Curtis Huttenhower, Phd, Harvard School of Public Health, USA
Dr. Curtis Huttenhower is an Assistant Professor in the Department of Biostatistics at the Harvard School of Public Health.He received his Ph.D. from Princeton University in the lab of Dr. Olga Troyanskaya, where he also performed his postdoctoral research at the Lewis-Sigler Institute. His lab focuses on computational metagenomics and the human microbiome, particularly in terms of scalable methods for characterizing microbial populations, their molecular and metabolic functionalities, and their impacts on human health. He chairs the Metabolic Reconstruction group in the Human Microbiome Project and co-chairs the Whole-Genome Shotgun metagenomic analysis group, and his lab has produced a microbiome-wide map of microbial functional activity as part of this effort. In past lives, he studied computational linguistics at Carnegie Mellon University and worked as a developer in the software industry.

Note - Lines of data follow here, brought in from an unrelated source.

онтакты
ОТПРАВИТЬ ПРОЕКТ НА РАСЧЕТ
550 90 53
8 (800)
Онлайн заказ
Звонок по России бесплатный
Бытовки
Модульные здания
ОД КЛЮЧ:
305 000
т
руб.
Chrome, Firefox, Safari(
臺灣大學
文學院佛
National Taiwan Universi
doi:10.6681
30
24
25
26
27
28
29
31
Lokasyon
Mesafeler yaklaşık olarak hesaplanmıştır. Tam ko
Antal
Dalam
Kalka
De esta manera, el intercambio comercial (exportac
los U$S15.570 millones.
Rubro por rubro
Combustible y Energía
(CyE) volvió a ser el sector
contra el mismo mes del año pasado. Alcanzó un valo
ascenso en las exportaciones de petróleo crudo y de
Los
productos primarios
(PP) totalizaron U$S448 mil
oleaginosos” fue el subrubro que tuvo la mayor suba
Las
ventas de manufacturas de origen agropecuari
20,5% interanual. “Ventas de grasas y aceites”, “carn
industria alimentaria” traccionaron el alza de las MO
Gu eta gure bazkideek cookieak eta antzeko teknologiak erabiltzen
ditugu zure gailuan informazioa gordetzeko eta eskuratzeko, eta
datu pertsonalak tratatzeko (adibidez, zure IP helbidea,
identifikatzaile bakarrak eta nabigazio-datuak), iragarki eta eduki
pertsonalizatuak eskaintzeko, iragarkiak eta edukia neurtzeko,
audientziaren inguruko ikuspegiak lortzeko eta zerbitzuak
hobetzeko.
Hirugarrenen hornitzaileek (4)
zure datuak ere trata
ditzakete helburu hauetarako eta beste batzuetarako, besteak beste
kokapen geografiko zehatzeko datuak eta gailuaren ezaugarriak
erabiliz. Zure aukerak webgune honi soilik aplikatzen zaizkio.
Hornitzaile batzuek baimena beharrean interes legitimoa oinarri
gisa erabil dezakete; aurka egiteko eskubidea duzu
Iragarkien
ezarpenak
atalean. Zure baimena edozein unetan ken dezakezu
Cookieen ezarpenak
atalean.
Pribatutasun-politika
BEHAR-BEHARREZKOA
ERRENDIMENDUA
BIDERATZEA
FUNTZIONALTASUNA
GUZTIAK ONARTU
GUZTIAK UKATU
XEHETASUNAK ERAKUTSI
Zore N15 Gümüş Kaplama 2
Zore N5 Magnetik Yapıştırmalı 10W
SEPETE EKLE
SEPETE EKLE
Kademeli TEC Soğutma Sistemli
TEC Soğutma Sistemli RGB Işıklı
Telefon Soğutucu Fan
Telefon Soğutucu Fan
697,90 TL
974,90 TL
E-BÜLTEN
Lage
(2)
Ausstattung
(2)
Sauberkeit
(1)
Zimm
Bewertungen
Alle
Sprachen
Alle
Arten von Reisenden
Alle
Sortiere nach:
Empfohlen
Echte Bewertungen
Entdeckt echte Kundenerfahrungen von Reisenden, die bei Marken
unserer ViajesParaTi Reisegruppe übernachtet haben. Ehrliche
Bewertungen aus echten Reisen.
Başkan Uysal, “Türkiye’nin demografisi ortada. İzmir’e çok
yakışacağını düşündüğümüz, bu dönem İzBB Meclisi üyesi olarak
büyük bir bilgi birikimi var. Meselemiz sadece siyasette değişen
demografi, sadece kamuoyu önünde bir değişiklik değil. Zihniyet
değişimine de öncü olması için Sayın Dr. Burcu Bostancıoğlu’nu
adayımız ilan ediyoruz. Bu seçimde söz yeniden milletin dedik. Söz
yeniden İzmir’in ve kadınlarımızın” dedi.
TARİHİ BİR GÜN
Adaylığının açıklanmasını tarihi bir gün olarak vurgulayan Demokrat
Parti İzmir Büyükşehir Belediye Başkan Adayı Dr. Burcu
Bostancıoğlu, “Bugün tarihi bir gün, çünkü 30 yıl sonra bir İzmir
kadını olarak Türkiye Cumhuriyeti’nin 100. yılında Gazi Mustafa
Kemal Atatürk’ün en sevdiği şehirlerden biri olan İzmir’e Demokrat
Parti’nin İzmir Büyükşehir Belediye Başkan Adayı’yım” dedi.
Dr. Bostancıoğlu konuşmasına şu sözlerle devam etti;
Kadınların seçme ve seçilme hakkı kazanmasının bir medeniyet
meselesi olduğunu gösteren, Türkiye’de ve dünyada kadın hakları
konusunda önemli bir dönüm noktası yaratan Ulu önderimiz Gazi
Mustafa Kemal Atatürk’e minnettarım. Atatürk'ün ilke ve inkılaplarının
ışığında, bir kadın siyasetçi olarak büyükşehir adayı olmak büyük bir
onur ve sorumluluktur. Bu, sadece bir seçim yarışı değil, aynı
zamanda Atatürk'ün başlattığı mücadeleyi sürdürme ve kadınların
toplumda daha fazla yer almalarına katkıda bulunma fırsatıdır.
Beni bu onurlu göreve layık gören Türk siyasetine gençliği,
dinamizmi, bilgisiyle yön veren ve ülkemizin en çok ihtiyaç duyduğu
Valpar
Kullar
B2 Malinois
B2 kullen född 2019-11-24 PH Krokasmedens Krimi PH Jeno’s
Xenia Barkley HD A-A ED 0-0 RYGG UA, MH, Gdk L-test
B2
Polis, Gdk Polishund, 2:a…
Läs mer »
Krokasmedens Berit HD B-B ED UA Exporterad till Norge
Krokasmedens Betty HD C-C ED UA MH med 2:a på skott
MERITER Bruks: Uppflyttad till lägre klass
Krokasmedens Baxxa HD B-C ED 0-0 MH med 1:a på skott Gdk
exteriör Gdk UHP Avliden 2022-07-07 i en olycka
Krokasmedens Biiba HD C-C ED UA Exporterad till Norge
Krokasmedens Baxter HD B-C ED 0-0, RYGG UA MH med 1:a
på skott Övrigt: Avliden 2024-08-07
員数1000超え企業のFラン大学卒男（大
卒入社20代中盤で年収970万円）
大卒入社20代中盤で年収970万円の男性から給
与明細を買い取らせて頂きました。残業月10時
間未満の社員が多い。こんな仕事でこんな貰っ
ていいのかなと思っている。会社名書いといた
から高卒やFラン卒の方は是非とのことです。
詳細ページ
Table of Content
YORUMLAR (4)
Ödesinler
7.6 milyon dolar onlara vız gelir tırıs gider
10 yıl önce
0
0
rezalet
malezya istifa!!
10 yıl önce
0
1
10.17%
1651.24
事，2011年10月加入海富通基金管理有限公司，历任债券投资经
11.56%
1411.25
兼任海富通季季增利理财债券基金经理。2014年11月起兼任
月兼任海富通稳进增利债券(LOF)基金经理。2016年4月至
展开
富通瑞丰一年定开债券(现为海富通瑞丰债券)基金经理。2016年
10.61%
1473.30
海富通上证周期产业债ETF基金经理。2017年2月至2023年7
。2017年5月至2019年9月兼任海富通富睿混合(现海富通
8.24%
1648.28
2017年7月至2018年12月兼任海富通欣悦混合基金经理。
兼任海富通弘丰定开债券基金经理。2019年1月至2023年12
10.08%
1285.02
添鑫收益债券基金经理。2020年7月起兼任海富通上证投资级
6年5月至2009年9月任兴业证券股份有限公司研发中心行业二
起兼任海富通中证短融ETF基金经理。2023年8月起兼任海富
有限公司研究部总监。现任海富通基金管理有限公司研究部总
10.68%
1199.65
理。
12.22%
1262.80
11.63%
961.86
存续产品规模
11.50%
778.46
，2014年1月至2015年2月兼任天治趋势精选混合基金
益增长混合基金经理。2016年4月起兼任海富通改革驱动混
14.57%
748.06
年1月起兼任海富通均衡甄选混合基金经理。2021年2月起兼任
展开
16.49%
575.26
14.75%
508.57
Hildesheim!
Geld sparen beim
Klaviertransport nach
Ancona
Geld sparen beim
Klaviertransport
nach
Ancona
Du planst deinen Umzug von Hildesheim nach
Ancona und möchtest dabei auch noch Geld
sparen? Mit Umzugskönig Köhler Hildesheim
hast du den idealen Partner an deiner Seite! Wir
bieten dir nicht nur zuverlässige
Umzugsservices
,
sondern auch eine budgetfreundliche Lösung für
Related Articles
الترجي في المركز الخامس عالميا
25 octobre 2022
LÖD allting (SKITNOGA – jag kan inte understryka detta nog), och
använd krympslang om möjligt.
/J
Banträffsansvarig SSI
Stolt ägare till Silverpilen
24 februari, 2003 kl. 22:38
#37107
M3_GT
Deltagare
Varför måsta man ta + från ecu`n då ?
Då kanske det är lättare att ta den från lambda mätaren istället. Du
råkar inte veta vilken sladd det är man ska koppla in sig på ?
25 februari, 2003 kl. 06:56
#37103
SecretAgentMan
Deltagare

Ivet Bahar, PhD, University of Pittsburgh, USA
Dr. Ivet Bahar is currently the Founding Chair of the Department of Computational and Systems Biology (CSB), the University of Pittsburgh at the School of Medicine. She received her PhD in Chemistry in 1986 from Istanbul Technical University. She then joined the Chemical Engineering Department at Bogazici University, Istanbul, Turkey where she served as an Assistant (1986-87), Associate (1987-93) and Full (1993-2001) Professor, while also being a regular visiting Scientist at the Molecular Structure Division of the Laboratory of Experimental & Computational Biology, NIH, Bethesda, USA, and the Laboratoire de Physique et Chimie Structurale et Macromoleculaire, Paris. She moved to the University of Pittsburgh in 2001, where she established a new Center for Computational Biology and Bioinformatics (2001-05) which led to her current department, and she served as the Director of the Carnegie Mellon-U Pitt Joint PhD program in Computational Biology (2005-09). Her research area is molecular biophysics and computational biology, with focus on the dynamics of proteins and their assemblies, and modeling and simulations of complex biomolecular interactions at multiple scales. She is an elected member of the European Molecular Biology Organization (EMBO), and a Principal Member of the Turkish Academy of Sciences.
Chad Myers, PhD, University of Minnesota, USA
Chad Myers received his Ph.D. from the Department of Computer Science at Princeton University in 2007, working with Dr. Olga Troyanskaya in the Lewis-Sigler Institute for Integrative Genomics. In 2008, he began his current position as an Assistant Professor in the Department of Computer Science and Engineering at the University of Minnesota. Dr. Myers’s research emphasis includes computational methods for analysis and interpretation of large-scale genetic interaction networks and methods for integration of diverse genomic data to predict gene function or infer biological networks. His lab is developing approaches for analyzing and leveraging interaction networks to answer biological questions in a variety of systems including yeast, plants (Arabidopsis and maize), worm and human.